● **Recorded data**
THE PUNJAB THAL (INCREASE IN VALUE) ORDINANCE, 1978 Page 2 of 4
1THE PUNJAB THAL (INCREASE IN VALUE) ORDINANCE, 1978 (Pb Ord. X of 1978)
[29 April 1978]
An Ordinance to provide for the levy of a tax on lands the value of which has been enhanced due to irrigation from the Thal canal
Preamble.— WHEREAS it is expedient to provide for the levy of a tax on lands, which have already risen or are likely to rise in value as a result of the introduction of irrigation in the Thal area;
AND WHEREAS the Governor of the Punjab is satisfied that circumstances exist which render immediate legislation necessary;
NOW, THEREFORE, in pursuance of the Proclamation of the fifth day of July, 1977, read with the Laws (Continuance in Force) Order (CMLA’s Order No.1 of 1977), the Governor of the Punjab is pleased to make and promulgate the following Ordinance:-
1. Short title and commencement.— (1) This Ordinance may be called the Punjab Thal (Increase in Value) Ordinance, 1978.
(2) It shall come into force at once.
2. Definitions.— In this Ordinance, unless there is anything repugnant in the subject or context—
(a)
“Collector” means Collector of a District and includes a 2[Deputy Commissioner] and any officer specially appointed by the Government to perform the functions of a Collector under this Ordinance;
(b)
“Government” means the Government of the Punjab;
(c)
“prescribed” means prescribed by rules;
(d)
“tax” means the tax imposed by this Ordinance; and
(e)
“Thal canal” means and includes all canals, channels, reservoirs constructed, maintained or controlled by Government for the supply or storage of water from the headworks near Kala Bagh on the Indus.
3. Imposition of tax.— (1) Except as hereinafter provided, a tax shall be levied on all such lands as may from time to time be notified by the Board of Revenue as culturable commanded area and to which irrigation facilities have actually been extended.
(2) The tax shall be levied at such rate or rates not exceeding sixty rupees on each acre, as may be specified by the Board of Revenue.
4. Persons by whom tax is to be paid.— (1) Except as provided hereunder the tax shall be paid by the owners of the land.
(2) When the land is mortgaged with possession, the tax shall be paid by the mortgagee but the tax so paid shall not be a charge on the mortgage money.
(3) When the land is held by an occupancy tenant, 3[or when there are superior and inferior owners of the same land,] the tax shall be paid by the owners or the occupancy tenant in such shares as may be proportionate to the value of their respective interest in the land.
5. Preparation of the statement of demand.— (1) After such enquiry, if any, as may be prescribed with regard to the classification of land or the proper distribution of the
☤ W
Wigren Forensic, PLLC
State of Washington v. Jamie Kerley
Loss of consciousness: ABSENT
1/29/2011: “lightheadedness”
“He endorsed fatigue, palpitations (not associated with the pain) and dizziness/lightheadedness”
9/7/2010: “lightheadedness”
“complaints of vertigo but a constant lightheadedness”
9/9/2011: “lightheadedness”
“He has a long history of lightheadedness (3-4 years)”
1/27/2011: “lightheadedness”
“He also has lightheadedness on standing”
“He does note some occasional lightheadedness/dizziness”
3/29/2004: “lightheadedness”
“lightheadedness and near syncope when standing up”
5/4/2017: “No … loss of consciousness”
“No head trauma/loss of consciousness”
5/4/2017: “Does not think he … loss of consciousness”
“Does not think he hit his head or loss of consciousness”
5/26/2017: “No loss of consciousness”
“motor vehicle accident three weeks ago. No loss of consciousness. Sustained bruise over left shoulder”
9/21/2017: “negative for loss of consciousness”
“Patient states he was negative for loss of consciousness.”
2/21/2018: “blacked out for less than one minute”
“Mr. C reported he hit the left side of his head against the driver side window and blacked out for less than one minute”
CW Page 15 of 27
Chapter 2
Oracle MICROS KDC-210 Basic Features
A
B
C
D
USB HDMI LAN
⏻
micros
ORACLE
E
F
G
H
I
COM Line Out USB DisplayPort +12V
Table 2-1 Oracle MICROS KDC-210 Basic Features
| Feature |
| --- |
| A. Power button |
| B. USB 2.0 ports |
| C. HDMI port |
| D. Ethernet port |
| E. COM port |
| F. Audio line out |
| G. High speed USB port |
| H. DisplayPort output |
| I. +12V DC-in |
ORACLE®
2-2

● **What to produce**
Retype the whole of the listing. Nothing may be altered or omitted.

● **Written response**
THE PUNJAB THAL (INCREASE IN VALUE) ORDINANCE, 1978 Page 2 of 4
1THE PUNJAB THAL (INCREASE IN VALUE) ORDINANCE, 1978 (Pb Ord. X of 1978)
[29 April 1978]
An Ordinance to provide for the levy of a tax on lands the value of which has been enhanced due to irrigation from the Thal canal
Preamble.— WHEREAS it is expedient to provide for the levy of a tax on lands, which have already risen or are likely to rise in value as a result of the introduction of irrigation in the Thal area;
AND WHEREAS the Governor of the Punjab is satisfied that circumstances exist which render immediate legislation necessary;
NOW, THEREFORE, in pursuance of the Proclamation of the fifth day of July, 1977, read with the Laws (Continuance in Force) Order (CMLA’s Order No.1 of 1977), the Governor of the Punjab is pleased to make and promulgate the following Ordinance:-
1. Short title and commencement.— (1) This Ordinance may be called the Punjab Thal (Increase in Value) Ordinance, 1978.
(2) It shall come into force at once.
2. Definitions.— In this Ordinance, unless there is anything repugnant in the subject or context—
(a)
“Collector” means Collector of a District and includes a 2[Deputy Commissioner] and any officer specially appointed by the Government to perform the functions of a Collector under this Ordinance;
(b)
“Government” means the Government of the Punjab;
(c)
“prescribed” means prescribed by rules;
(d)
“tax” means the tax imposed by this Ordinance; and
(e)
“Thal canal” means and includes all canals, channels, reservoirs constructed, maintained or controlled by Government for the supply or storage of water from the headworks near Kala Bagh on the Indus.
3. Imposition of tax.— (1) Except as hereinafter provided, a tax shall be levied on all such lands as may from time to time be notified by the Board of Revenue as culturable commanded area and to which irrigation facilities have actually been extended.
(2) The tax shall be levied at such rate or rates not exceeding sixty rupees on each acre, as may be specified by the Board of Revenue.
4. Persons by whom tax is to be paid.— (1) Except as provided hereunder the tax shall be paid by the owners of the land.
(2) When the land is mortgaged with possession, the tax shall be paid by the mortgagee but the tax so paid shall not be a charge on the mortgage money.
(3) When the land is held by an occupancy tenant, 3[or when there are superior and inferior owners of the same land,] the tax shall be paid by the owners or the occupancy tenant in such shares as may be proportionate to the value of their respective interest in the land.
5. Preparation of the statement of demand.— (1) After such enquiry, if any, as may be prescribed with regard to the classification of land or the proper distribution of the
☤ W
Wigren Forensic, PLLC
State of Washington v. Jamie Kerley
Loss of consciousness: ABSENT
1/29/2011: “lightheadedness”
“He endorsed fatigue, palpitations (not associated with the pain) and dizziness/lightheadedness”
9/7/2010: “lightheadedness”
“complaints of vertigo but a constant lightheadedness”
9/9/2011: “lightheadedness”
“He has a long history of lightheadedness (3-4 years)”
1/27/2011: “lightheadedness”
“He also has lightheadedness on standing”
“He does note some occasional lightheadedness/dizziness”
3/29/2004: “lightheadedness”
“lightheadedness and near syncope when standing up”
5/4/2017: “No … loss of consciousness”
“No head trauma/loss of consciousness”
5/4/2017: “Does not think he … loss of consciousness”
“Does not think he hit his head or loss of consciousness”
5/26/2017: “No loss of consciousness”
“motor vehicle accident three weeks ago. No loss of consciousness. Sustained bruise over left shoulder”
9/21/2017: “negative for loss of consciousness”
“Patient states he was negative for loss of consciousness.”
2/21/2018: “blacked out for less than one minute”
“Mr. C reported he hit the left side of his head against the driver side window and blacked out for less than one minute”
CW Page 15 of 27
Chapter 2
Oracle MICROS KDC-210 Basic Features
A
B
C
D
USB HDMI LAN
⏻
micros
ORACLE
E
F
G
H
I
COM Line Out USB DisplayPort +12V
Table 2-1 Oracle MICROS KDC-210 Basic Features
| Feature |
| --- |
| A. Power button |
| B. USB 2.0 ports |
| C. HDMI port |
| D. Ethernet port |
| E. COM port |
| F. Audio line out |
| G. High speed USB port |
| H. DisplayPort output |
| I. +12V DC-in |
ORACLE®
2-2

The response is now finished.